REQUIRED ACTION A: Transcribe the passage of the startup discussion starting at "Well significant debt" and ending at "faster and better.".

SELECTED TEXT:
I know OP means well, but there's one piece of advice that's exactly the opposite of my experience.

First he says:

There is very little you will learn in your current job...that will make you better at starting your own startup.

Then:

Good ideas only come through trial and error.

Both are terrible advice.

There is a whole universe of things you can learn in your current job: technique, experience, exposure to different ideas (in practice, not in theory), how to manage projects, how to deal with people, what to look out for in real world situations, and the two most important things: what NOT to do and what people need.

I can think of no better way to get good actionable ideas for a startup than from one's job.

And for many aspiring entrepreneurs, having a job and learning a few of these things is the single biggest missing piece in their bag of personal assets.

If you have a great idea and the wherewithal to start a business, then by all means go for it when you're ready. In the meantime, there's nothing wrong with having a job; it's probably the best thing you could be doing until you're ready.


Perhaps I was overly strong, but my point was that whatever you're learning at your job, you'll learn it faster if you're starting your own company. I worked a few jobs right out of college and I learned some stuff that I think is applicable to our startup, but I was still virtually clueless when we actually went to start it.

When it comes to the quickest way to put yourself in a position to successfully start your startup, there's no comparison between learning at your job and just starting it.

This is super important because the longer you wait, the more risky it becomes to start your startup in the first place.


The differences are much more involved: learning as part of a startup, especially if you have debt, is learning under duress. Learning while on a job, when the issue of the next paycheck doesnt loom over you, is a more steady process


Well significant debt complicates everything, but assuming you don't have any debt, necessity is the mother of invention. If your livelihood depends on you learning something, you will probably learn it much faster and better.


I think a job is great for learning, if you take an active role.

For me, I was working in IT, but I was able to build non-IT systems related marketing, sales, product development, HR, and business.

What I would do is listen for someone to say, "I wish I knew X" or "I wish we could do Y differently" and then I'd either write up a marketing/product report or else redesign their old system and have it to them a couple days later.

I learned a ton this way, but I was very active in achieving it.


I have to say I agree with "good ideas only come through trial and error". Perhaps "only" is too strong of a word, but if you ask any successful entrepreneur about how many ideas they've been through before figuring out the one that led to their success, I'm sure the average will be quite high.

REQUIRED ACTION B: Rewrite the rows starting at the line containing "金沢市小学校長 会 長 沖田 拓 氏(米丸" and ending at the line containing "5）压力/位移，两段式压装模式；", replacing "恒定压装速度" with "恒定压装速率" and keeping everything else the same. Give only those lines and omit the pictures.

PROVIDED ENTRIES:
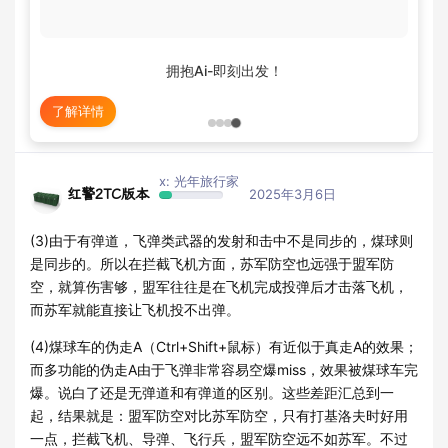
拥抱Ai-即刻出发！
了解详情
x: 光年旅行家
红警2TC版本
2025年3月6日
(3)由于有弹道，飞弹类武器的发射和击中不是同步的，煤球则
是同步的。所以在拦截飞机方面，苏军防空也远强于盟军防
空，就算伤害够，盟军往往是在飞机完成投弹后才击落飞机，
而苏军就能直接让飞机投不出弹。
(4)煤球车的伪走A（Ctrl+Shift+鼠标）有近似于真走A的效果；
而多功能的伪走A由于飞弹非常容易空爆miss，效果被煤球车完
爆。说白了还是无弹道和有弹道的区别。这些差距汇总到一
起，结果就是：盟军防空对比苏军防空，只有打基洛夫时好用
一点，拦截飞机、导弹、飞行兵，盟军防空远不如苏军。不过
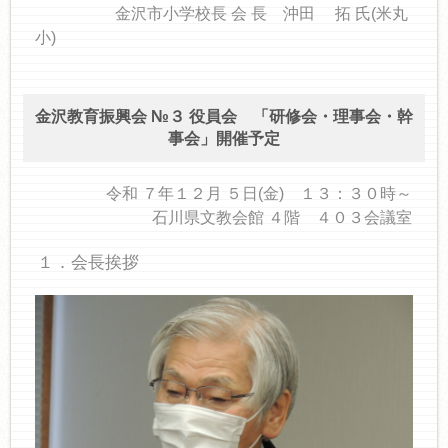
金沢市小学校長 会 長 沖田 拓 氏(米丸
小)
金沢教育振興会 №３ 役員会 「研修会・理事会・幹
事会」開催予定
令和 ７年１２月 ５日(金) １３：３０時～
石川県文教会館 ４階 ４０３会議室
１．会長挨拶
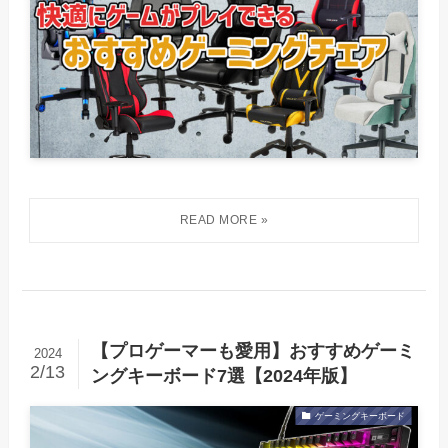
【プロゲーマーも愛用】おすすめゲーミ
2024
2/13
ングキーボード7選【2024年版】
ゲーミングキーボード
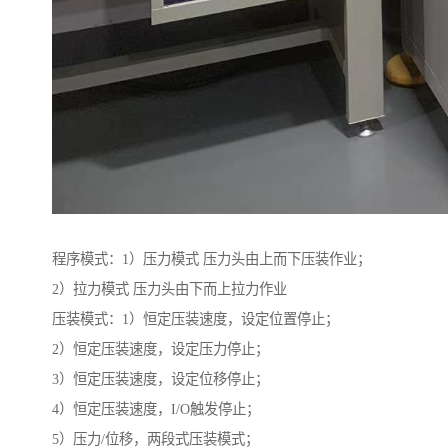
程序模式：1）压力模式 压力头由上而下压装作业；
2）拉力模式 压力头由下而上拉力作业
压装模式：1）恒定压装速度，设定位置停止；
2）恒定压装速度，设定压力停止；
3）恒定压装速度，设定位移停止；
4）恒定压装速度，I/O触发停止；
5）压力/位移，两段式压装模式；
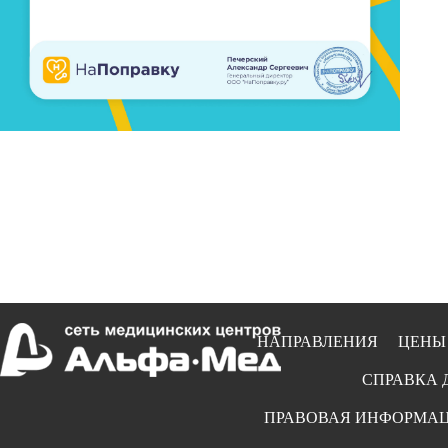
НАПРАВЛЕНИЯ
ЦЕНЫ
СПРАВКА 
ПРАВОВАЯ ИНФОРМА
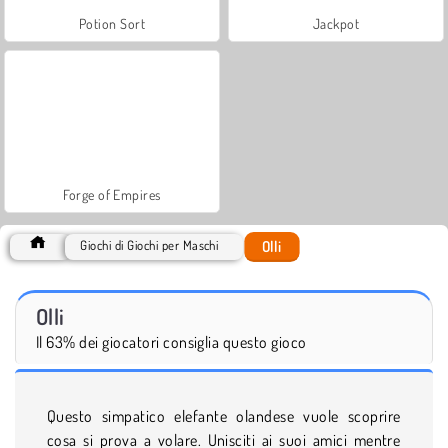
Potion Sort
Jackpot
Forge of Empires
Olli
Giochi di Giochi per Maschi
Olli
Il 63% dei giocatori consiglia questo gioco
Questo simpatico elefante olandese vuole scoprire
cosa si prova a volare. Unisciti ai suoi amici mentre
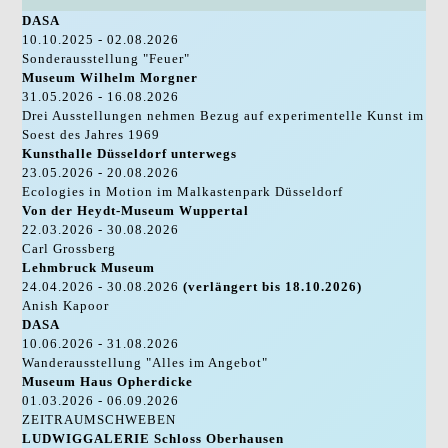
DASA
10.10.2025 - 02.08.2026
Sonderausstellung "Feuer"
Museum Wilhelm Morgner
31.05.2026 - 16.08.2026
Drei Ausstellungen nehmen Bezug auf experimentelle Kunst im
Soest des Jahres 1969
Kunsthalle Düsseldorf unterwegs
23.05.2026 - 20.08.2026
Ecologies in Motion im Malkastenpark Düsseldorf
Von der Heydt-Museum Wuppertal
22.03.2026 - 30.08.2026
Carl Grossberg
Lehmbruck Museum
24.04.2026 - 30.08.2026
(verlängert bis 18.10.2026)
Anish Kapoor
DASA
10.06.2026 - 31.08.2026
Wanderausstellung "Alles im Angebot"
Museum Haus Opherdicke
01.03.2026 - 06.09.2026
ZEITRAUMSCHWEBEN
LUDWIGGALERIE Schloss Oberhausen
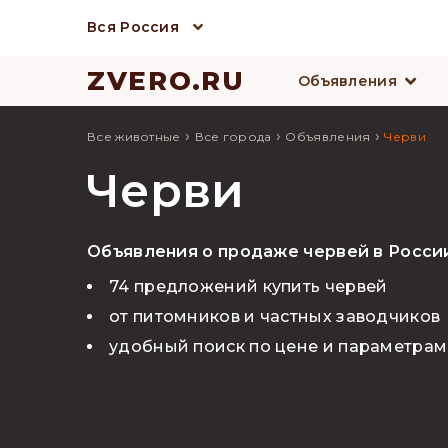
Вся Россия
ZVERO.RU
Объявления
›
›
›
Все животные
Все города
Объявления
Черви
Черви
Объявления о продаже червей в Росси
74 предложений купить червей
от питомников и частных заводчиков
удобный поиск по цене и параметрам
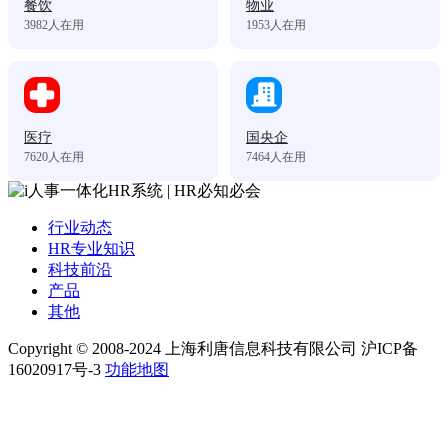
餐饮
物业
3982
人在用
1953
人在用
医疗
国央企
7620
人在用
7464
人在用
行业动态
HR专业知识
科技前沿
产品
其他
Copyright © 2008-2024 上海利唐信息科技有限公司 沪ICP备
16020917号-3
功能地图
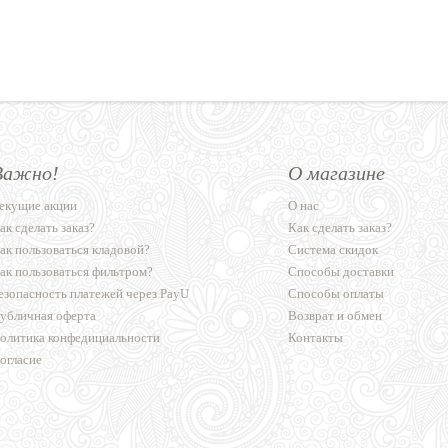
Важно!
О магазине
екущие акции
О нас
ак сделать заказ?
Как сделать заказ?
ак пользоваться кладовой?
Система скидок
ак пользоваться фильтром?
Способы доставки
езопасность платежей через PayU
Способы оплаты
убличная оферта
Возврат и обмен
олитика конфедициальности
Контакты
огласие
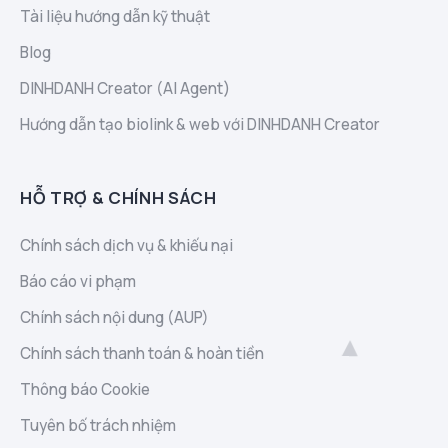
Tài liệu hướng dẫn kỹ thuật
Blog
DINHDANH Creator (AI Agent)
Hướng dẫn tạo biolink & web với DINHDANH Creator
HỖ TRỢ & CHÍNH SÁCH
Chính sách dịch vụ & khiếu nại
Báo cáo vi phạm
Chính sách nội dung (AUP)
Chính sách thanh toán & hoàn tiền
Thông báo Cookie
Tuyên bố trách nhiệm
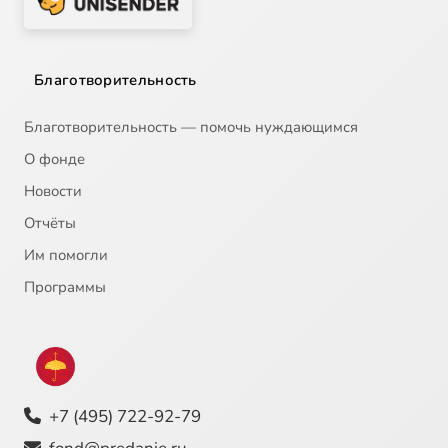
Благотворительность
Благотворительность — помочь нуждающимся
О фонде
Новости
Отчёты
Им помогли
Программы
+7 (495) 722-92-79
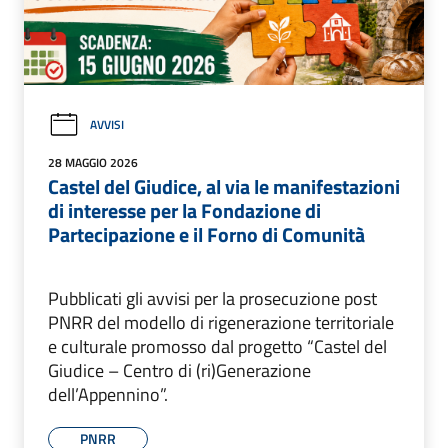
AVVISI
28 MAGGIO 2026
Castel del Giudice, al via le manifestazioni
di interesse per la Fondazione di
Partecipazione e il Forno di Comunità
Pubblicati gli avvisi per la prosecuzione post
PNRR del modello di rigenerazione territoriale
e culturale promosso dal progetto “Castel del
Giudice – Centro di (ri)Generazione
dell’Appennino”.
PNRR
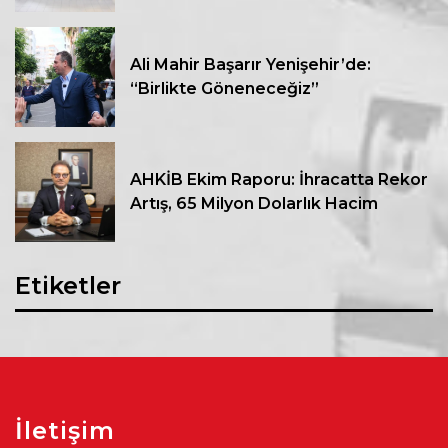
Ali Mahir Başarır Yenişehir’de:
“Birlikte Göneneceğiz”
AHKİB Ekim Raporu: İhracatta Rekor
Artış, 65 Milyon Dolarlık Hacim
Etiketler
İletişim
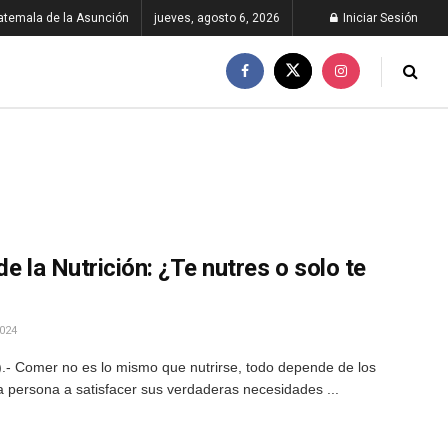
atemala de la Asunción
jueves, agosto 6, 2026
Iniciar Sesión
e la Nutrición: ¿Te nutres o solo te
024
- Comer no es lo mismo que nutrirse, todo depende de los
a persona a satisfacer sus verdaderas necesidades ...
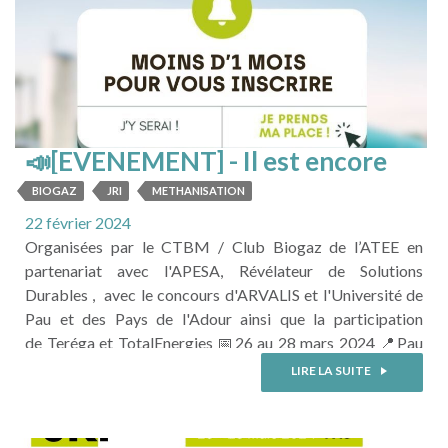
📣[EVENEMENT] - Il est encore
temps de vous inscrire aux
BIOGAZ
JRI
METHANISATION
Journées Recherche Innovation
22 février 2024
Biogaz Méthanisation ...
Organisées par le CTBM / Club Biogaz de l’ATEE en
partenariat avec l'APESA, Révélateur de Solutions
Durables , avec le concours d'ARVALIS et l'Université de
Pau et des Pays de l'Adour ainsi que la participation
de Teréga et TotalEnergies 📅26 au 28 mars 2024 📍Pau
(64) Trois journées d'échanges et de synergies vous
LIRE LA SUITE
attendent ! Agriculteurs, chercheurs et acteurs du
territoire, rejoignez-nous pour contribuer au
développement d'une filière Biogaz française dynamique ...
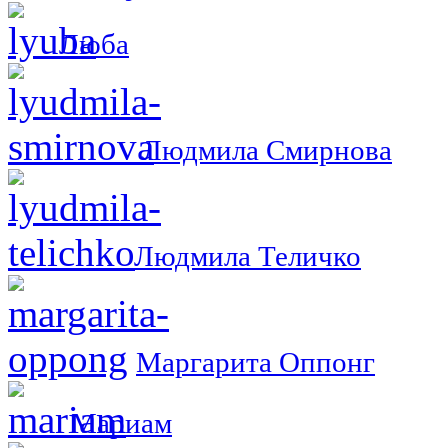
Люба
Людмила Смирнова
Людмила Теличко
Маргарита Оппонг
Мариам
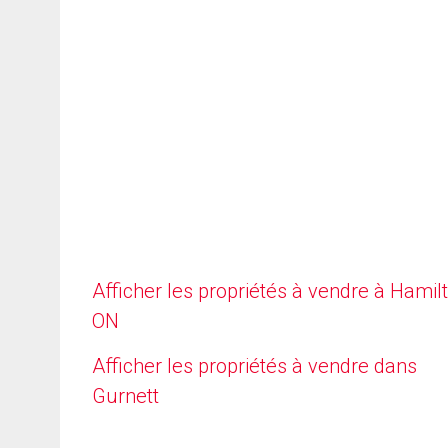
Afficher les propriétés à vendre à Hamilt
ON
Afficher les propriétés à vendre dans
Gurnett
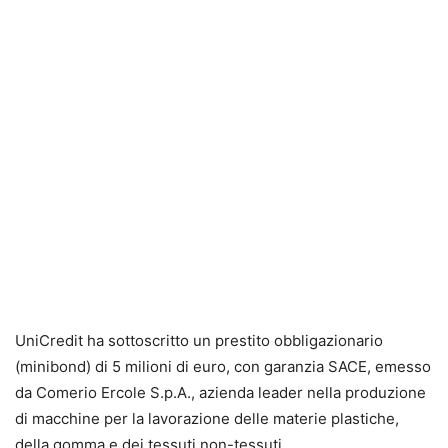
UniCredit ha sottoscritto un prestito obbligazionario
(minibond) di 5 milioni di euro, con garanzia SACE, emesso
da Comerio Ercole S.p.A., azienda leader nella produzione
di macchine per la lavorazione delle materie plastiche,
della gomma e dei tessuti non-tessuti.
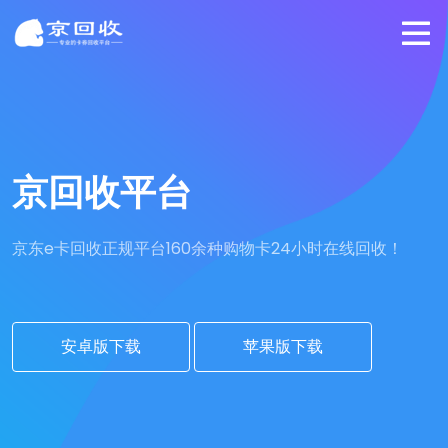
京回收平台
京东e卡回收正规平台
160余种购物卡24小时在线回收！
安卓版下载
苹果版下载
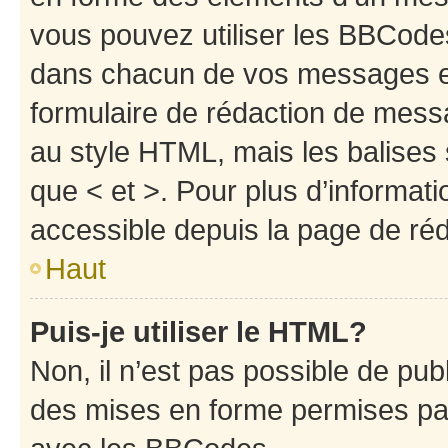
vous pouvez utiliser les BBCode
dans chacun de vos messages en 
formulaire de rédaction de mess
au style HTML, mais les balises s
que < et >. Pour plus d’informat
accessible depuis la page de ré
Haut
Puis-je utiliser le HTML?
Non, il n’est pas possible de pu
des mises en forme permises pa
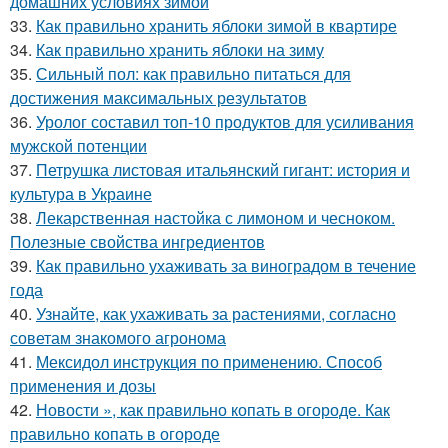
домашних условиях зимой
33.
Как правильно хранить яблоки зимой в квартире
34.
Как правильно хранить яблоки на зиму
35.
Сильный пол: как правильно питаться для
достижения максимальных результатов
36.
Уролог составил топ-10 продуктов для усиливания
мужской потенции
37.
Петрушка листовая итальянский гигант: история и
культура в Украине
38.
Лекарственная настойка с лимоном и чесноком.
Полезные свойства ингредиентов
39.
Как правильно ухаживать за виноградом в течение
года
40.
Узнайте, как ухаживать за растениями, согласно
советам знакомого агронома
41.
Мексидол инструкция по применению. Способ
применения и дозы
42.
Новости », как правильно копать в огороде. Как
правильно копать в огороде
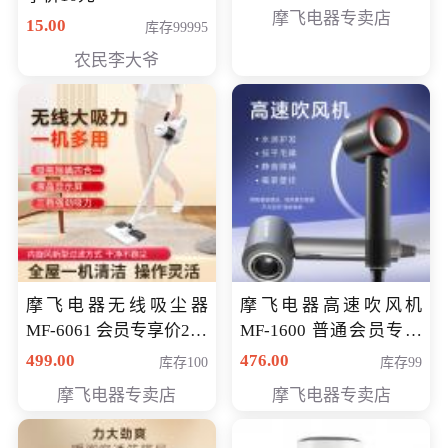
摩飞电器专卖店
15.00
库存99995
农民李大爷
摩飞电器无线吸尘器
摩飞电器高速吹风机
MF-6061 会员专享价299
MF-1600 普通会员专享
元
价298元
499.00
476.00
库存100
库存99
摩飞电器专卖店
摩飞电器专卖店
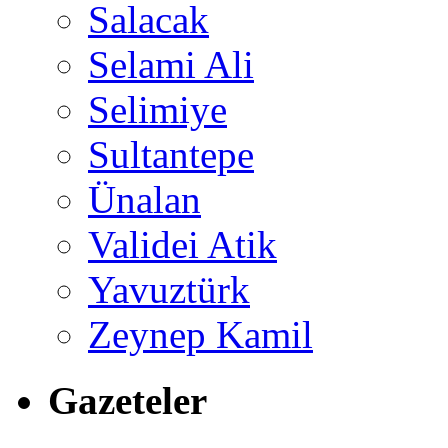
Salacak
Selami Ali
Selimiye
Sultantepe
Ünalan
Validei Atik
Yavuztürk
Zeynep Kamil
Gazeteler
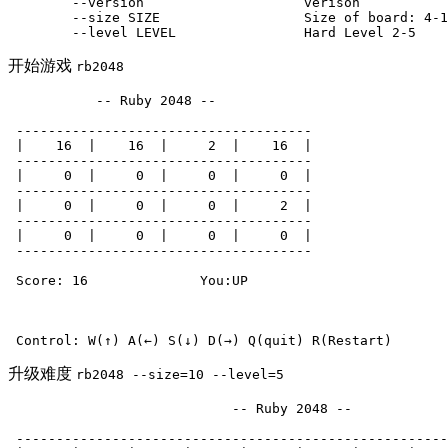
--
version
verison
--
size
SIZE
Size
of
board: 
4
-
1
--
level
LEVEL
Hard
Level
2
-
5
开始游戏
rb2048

FINAL ANSWER A:
Well significant debt complicates everything, but assuming you don't have any debt, necessity is the mother of invention. If your livelihood depends on you learning something, you will probably learn it much faster and better.

FINAL ANSWER B:
金沢市小学校長 会 長 沖田 拓 氏(米丸
小)
金沢教育振興会 №３ 役員会 「研修会・理事会・幹
事会」開催予定
令和 ７年１２月 ５日(金) １３：３０時～
石川県文教会館 ４階 ４０３会議室
１．会長挨拶
【プロゲーマーも愛用】おすすめゲーミ
2024
2/13
ングキーボード7選【2024年版】
ゲーミングキーボード
程序模式：1）压力模式 压力头由上而下压装作业；
2）拉力模式 压力头由下而上拉力作业
压装模式：1）恒定压装速率，设定位置停止；
2）恒定压装速率，设定压力停止；
3）恒定压装速率，设定位移停止；
4）恒定压装速率，I/O触发停止；
5）压力/位移，两段式压装模式；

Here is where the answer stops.